Car le Puissant fit pour moi des merveilles. Saint est son nom  ! Pas une allusion à ses mérites à elle. Toute sa grandeur, elle la rapporte au don de Dieu qui, subsistant par essence dans toute sa puissance et sa grandeur, ne manque pas de communiquer grandeur et courage à ses fidèles, si faibles et petits qu’ils soient en eux-mêmes.Et c’est bien à propos qu’elle ajoute : Saint est son nom, pour exhorter ses auditeurs et tous ceux auxquels parviendraient ses paroles, pour les presser de recourir à l’invocation confiante de son nom. Car c’est de cette manière qu’ils peuvent avoir part à l’éternelle sainteté et au salut véritable, selon le texte prophétique : Quiconque invoquera le nom du Seigneur sera sauvé. C’est le nom dont elle vient de dire : Exulte mon esprit en Dieu mon Sauveur.
(...) On peut en attendre que les âmes des fidèles, en faisant si souvent mémoire de l’incarnation du Seigneur, s’enflamment d’une plus vive ferveur, et que le rappel si fréquent des exemples de sa sainte Mère les affermisse dans la vertu. Et c’est bien le moment, à vêpres, de revenir à ce chant, car notre âme, fatiguée de la journée et sollicitée en sens divers par les pensées du jour, a besoin, quand approche l’heure du repos, de se rassembler pour retrouver l’unité de son attention.(1)
C'est en contemplation de celle qui a porté l'amour que l'on peut murmurer : "Bienheureuse es-tu, Marie,d'avoir été pauvre devant Dieu ;l’amour s’est emparé de toi et tu as chanté :Mon âme exalte le Seigneur." (2)
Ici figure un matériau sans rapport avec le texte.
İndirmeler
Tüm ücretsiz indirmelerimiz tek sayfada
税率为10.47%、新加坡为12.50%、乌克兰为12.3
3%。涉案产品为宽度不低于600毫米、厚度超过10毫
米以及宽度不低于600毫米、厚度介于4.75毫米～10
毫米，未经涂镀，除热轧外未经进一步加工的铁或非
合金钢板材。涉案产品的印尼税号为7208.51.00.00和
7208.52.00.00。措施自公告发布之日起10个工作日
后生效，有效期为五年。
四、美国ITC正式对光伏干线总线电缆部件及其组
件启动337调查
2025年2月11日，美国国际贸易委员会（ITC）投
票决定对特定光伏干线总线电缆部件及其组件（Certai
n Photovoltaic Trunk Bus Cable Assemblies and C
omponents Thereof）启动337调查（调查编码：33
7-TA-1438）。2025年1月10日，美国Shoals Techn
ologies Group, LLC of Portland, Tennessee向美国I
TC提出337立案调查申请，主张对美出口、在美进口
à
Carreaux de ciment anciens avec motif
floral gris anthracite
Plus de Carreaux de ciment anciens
(1) Saint Bède le Vénérable,  Homélie sur le Magnificat
(2) Oraison de l'office des lectures du 31 mai.

mai 30, 2018

L'amour est en Toi - 1

Dieu mets en nous l'amour comme une source,  un potentiel,  charge à nous de libérer cette force venue de Lui.
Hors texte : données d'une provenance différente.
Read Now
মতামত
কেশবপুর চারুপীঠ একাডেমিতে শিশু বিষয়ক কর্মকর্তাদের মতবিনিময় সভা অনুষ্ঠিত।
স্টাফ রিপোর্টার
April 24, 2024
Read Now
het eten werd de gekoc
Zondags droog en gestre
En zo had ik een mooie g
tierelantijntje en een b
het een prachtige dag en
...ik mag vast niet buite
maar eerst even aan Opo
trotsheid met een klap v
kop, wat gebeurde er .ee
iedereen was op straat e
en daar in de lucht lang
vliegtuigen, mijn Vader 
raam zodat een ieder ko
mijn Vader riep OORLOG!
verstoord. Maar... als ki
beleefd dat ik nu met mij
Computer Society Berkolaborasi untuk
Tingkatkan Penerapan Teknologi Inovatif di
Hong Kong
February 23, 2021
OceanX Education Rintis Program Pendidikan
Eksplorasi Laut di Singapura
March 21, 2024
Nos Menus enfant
"Lorsque je te serai uni par tout moi-même, il n'y aura plus pour moi de douleur ni de fatigue. Ma vie, toute pleine de toi, sera vivante. Celui que tu combles, tu l'allèges, car lorsque je ne suis pas comblé par toi, je me suis à charge à moi-même." (1)

L'amour en nous est comme cette flamme fragile que nous cherchons à allumer alors que le vent de la vie nous harasse. 

Elle ne cesse de s'éteindre en apparence parce que nous prenons pas le temps de rentrer en nous mêmes pour retrouver le feu de l'origine. 

 « Magnifiez le Seigneur avec moi » (Ps 33,4). Le Seigneur est magnifié non parce que la voix humaine lui ajoute quelque chose, mais parce qu'il grandit en nous. Car le Christ est l'image de Dieu (2Co 4,4; Col 1,15), et c'est pourquoi, si quelqu'un agit avec dévotion et justice, il fait grandir en lui cette image de Dieu — à la ressemblance de qui il a été créé (Gn 1,26) — et en la faisant grandir, il est élevé en une sorte de participation à sa grandeur.(2)

La flamme ne peut grandir qu'en contemplant le feu du buisson ardent,  le Christ en Croix et ce qu'il révèle du Pere.

A méditer

(1) Saint Augustin,  Les confessions,  chapitre VIII (?)
(2) Saint Ambroise, Commentaire sur l'évangile de Luc, 2, 19-27 ; PL 15, 1559 ; SC 45 (trad. Orval rev.)